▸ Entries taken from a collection
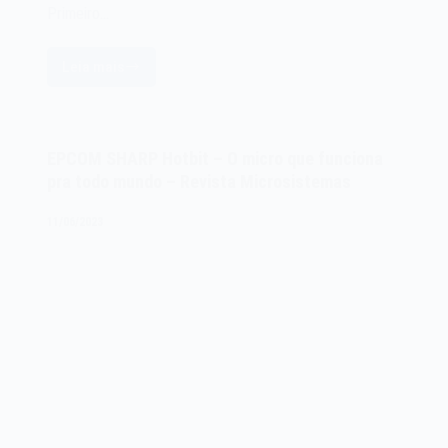
Primeiro…
Leia mais
O
microcomputador
MSX
Toshiba
EPCOM SHARP Hotbit – O micro que funciona
HX-
pra todo mundo – Revista Microsistemas
10
de
11/06/2023
1983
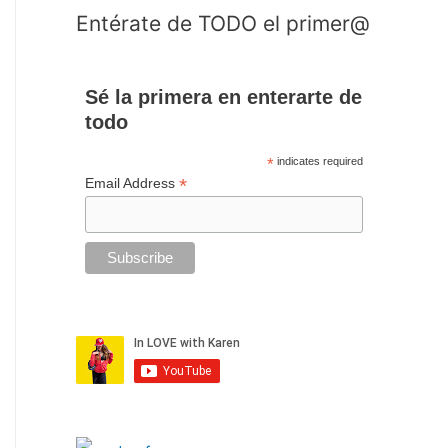
Entérate de TODO el primer@
Sé la primera en enterarte de
todo
*
indicates required
*
Email Address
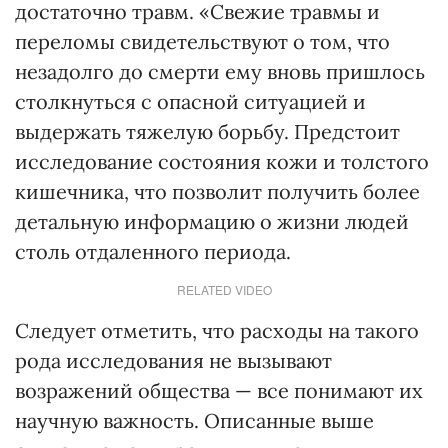
достаточно травм. «Свежие травмы и
переломы свидетельствуют о том, что
незадолго до смерти ему вновь пришлось
столкнуться с опасной ситуацией и
выдержать тяжелую борьбу. Предстоит
исследование состояния кожи и толстого
кишечника, что позволит получить более
детальную информацию о жизни людей
столь отдаленного периода.
RELATED VIDEO
Следует отметить, что расходы на такого
рода исследования не вызывают
возражений общества — все понимают их
научную важность. Описанные выше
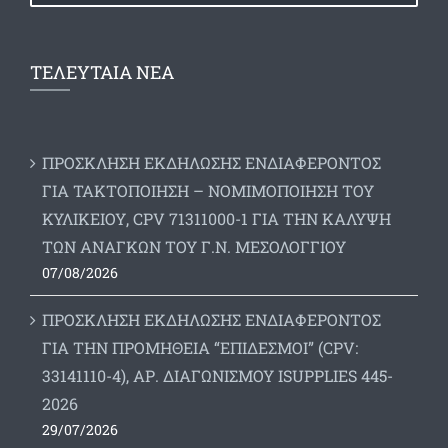
ΤΕΛΕΥΤΑΙΑ ΝΕΑ
ΠΡΟΣΚΛΗΣΗ ΕΚΔΗΛΩΣΗΣ ΕΝΔΙΑΦΕΡΟΝΤΟΣ
ΓΙΑ ΤΑΚΤΟΠΟΙΗΣΗ – ΝΟΜΙΜΟΠΟΙΗΣΗ ΤΟΥ
ΚΥΛΙΚΕΙΟΥ, CPV 71311000-1 ΓΙΑ ΤΗΝ ΚΑΛΥΨΗ
ΤΩΝ ΑΝΑΓΚΩΝ ΤΟΥ Γ.Ν. ΜΕΣΟΛΟΓΓΙΟΥ
07/08/2026
ΠΡΟΣΚΛΗΣΗ ΕΚΔΗΛΩΣΗΣ ΕΝΔΙΑΦΕΡΟΝΤΟΣ
ΓΙΑ ΤΗΝ ΠΡΟΜΗΘΕΙΑ “ΕΠΙΔΕΣΜΟΙ” (CPV:
33141110-4), ΑΡ. ΔΙΑΓΩΝΙΣΜΟΥ ISUPPLIES 445-
2026
29/07/2026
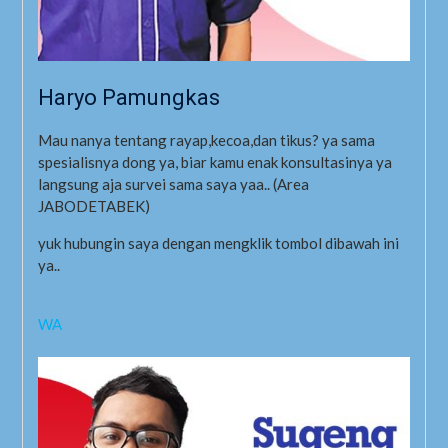
Haryo Pamungkas
Mau nanya tentang rayap,kecoa,dan tikus? ya sama
spesialisnya dong ya, biar kamu enak konsultasinya ya
langsung aja survei sama saya yaa.. (Area
JABODETABEK)
yuk hubungin saya dengan mengklik tombol dibawah ini
ya..
WA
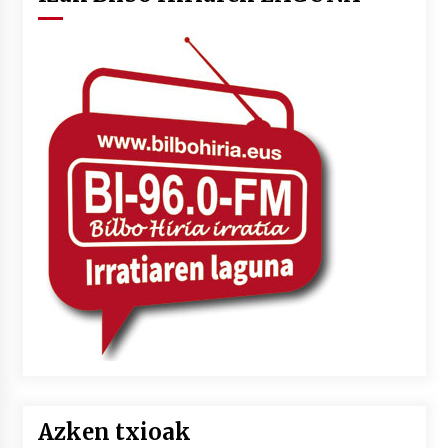
Azken txioak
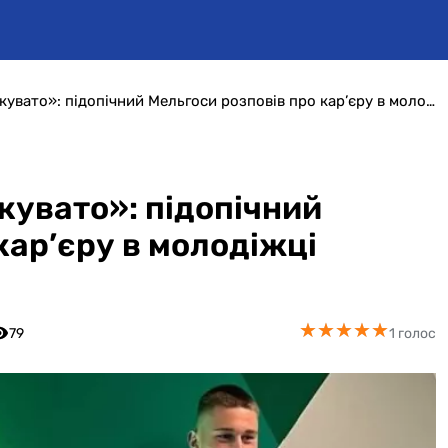
«Ментально дійсно тяжкувато»: підопічний Мельгоси розповів про кар’єру в молодіжці Вердера
кувато»: підопічний
кар’єру в молодіжці
★
★
★
★
★
★
★
★
★
★
79
1 голос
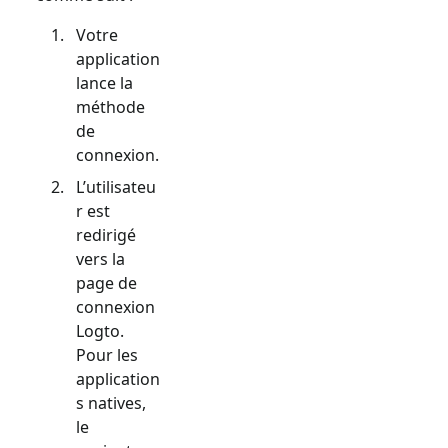
Votre
application
lance la
méthode
de
connexion.
L’utilisateu
r est
redirigé
vers la
page de
connexion
Logto.
Pour les
application
s natives,
le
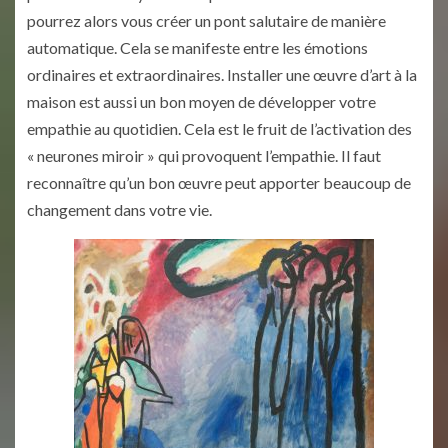
pourrez alors vous créer un pont salutaire de manière
automatique. Cela se manifeste entre les émotions
ordinaires et extraordinaires. Installer une œuvre d’art à la
maison est aussi un bon moyen de développer votre
empathie au quotidien. Cela est le fruit de l’activation des
« neurones miroir » qui provoquent l’empathie. Il faut
reconnaître qu’un bon œuvre peut apporter beaucoup de
changement dans votre vie.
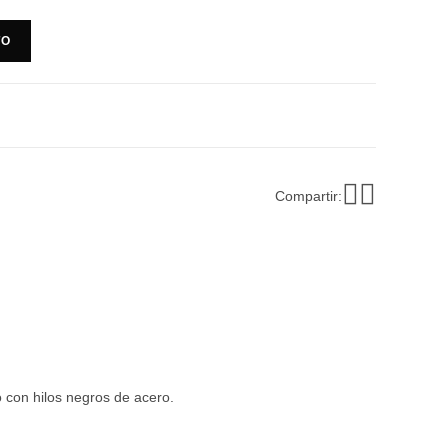
TO
Compartir:
o con hilos negros de acero.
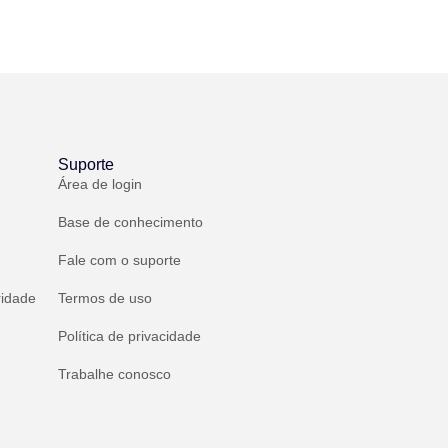
Suporte
Área de login
Base de conhecimento
Fale com o suporte
ridade
Termos de uso
Política de privacidade
Trabalhe conosco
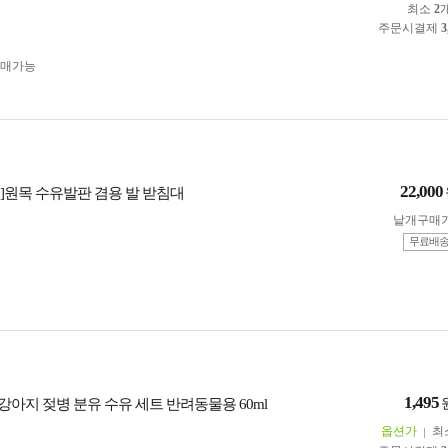
최소
2
주문시결제
3
구매가능
22,000
]원목 수유발판 겸용 발 받침대
낱개구매
무료배
1,495
 강아지 젖병 분유 수유 세트 반려동물용 60ml
옵션가
최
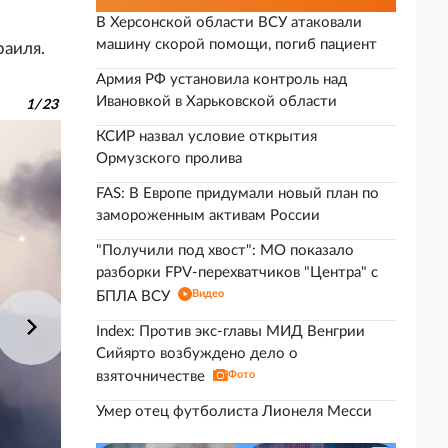
В Херсонской области ВСУ атаковали
машину скорой помощи, погиб пациент
раиля.
Армия РФ установила контроль над
Ивановкой в Харьковской области
1
/
23
КСИР назвал условие открытия
Ормузского пролива
FAS: В Европе придумали новый план по
замороженным активам России
"Получили под хвост": МО показало
разборки FPV-перехватчиков "Центра" с
Видео
БПЛА ВСУ
Index: Против экс-главы МИД Венгрии
Сийярто возбуждено дело о
взяточничестве
Фото
Умер отец футболиста Лионеля Месси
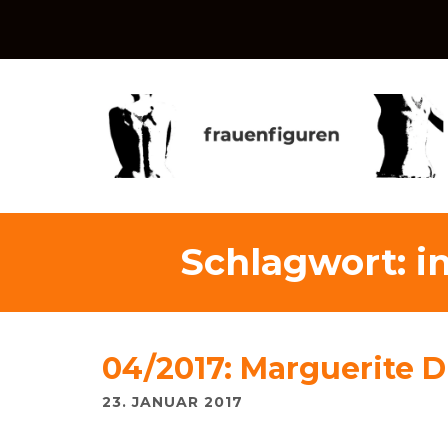
Schlagwort:
i
04/2017: Marguerite D
23. JANUAR 2017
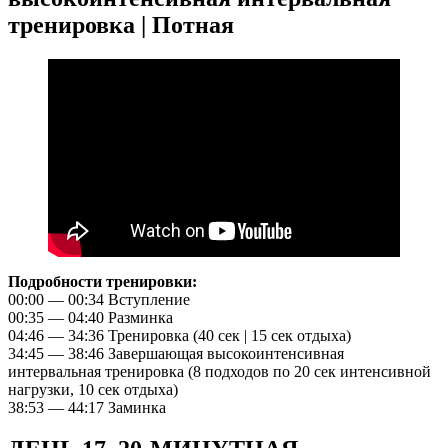
тренировка | Потная
Подробности тренировки:
00:00 — 00:34 Вступление
00:35 — 04:40 Разминка
04:46 — 34:36 Тренировка (40 сек | 15 сек отдыха)
34:45 — 38:46 Завершающая высокоинтенсивная
интервальная тренировка (8 подходов по 20 сек интенсивной
нагрузки, 10 сек отдыха)
38:53 — 44:17 Заминка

▸ YOUR INSTRUCTIONS
Repeat each line of the records exactly, dropping the pictures.

▸ RESPONSE TO THE EXERCISE
Primeiro…
Leia mais
O
microcomputador
MSX
Toshiba
EPCOM SHARP Hotbit – O micro que funciona
HX-
pra todo mundo – Revista Microsistemas
10
de
11/06/2023
1983
Entérate de TODO el primer@
Sé la primera en enterarte de
todo
*
indicates required
*
Email Address
достаточно травм. «Свежие травмы и
переломы свидетельствуют о том, что
незадолго до смерти ему вновь пришлось
столкнуться с опасной ситуацией и
выдержать тяжелую борьбу. Предстоит
исследование состояния кожи и толстого
кишечника, что позволит получить более
детальную информацию о жизни людей
столь отдаленного периода.
RELATED VIDEO
Следует отметить, что расходы на такого
рода исследования не вызывают
возражений общества — все понимают их
научную важность. Описанные выше
ΤΕΛΕΥΤΑΙΑ ΝΕΑ
ΠΡΟΣΚΛΗΣΗ ΕΚΔΗΛΩΣΗΣ ΕΝΔΙΑΦΕΡΟΝΤΟΣ
ΓΙΑ ΤΑΚΤΟΠΟΙΗΣΗ – ΝΟΜΙΜΟΠΟΙΗΣΗ ΤΟΥ
ΚΥΛΙΚΕΙΟΥ, CPV 71311000-1 ΓΙΑ ΤΗΝ ΚΑΛΥΨΗ
ΤΩΝ ΑΝΑΓΚΩΝ ΤΟΥ Γ.Ν. ΜΕΣΟΛΟΓΓΙΟΥ
07/08/2026
ΠΡΟΣΚΛΗΣΗ ΕΚΔΗΛΩΣΗΣ ΕΝΔΙΑΦΕΡΟΝΤΟΣ
ΓΙΑ ΤΗΝ ΠΡΟΜΗΘΕΙΑ “ΕΠΙΔΕΣΜΟΙ” (CPV:
33141110-4), ΑΡ. ΔΙΑΓΩΝΙΣΜΟΥ ISUPPLIES 445-
2026
29/07/2026
Haryo Pamungkas
Mau nanya tentang rayap,kecoa,dan tikus? ya sama
spesialisnya dong ya, biar kamu enak konsultasinya ya
langsung aja survei sama saya yaa.. (Area
JABODETABEK)
yuk hubungin saya dengan mengklik tombol dibawah ini
ya..
WA
Azken txioak
«Ментально дійсно тяжкувато»: підопічний Мельгоси розповів про кар’єру в молодіжці Вердера
кувато»: підопічний
кар’єру в молодіжці
★
★
★
★
★
★
★
★
★
★
79
1 голос
Votre
application
lance la
méthode
de
connexion.
L’utilisateu
r est
redirigé
vers la
page de
connexion
Logto.
Pour les
application
s natives,
le
pourrez alors vous créer un pont salutaire de manière
automatique. Cela se manifeste entre les émotions
ordinaires et extraordinaires. Installer une œuvre d’art à la
maison est aussi un bon moyen de développer votre
empathie au quotidien. Cela est le fruit de l’activation des
« neurones miroir » qui provoquent l’empathie. Il faut
reconnaître qu’un bon œuvre peut apporter beaucoup de
changement dans votre vie.
TO
Compartir:
o con hilos negros de acero.
Suporte
Área de login
Base de conhecimento
Fale com o suporte
ridade
Termos de uso
Política de privacidade
Trabalhe conosco
최소
2
주문시결제
3
구매가능
22,000
]원목 수유발판 겸용 발 받침대
낱개구매
무료배
1,495
 강아지 젖병 분유 수유 세트 반려동물용 60ml
옵션가
최
В Херсонской области ВСУ атаковали
машину скорой помощи, погиб пациент
раиля.
Армия РФ установила контроль над
Ивановкой в Харьковской области
1
/
23
КСИР назвал условие открытия
Ормузского пролива
FAS: В Европе придумали новый план по
замороженным активам России
"Получили под хвост": МО показало
разборки FPV-перехватчиков "Центра" с
Видео
БПЛА ВСУ
Index: Против экс-главы МИД Венгрии
Сийярто возбуждено дело о
взяточничестве
Фото
Умер отец футболиста Лионеля Месси
Schlagwort:
i
04/2017: Marguerite D
23. JANUAR 2017
тренировка | Потная
Подробности тренировки:
00:00 — 00:34 Вступление
00:35 — 04:40 Разминка
04:46 — 34:36 Тренировка (40 сек | 15 сек отдыха)
34:45 — 38:46 Завершающая высокоинтенсивная
интервальная тренировка (8 подходов по 20 сек интенсивной
нагрузки, 10 сек отдыха)
38:53 — 44:17 Заминка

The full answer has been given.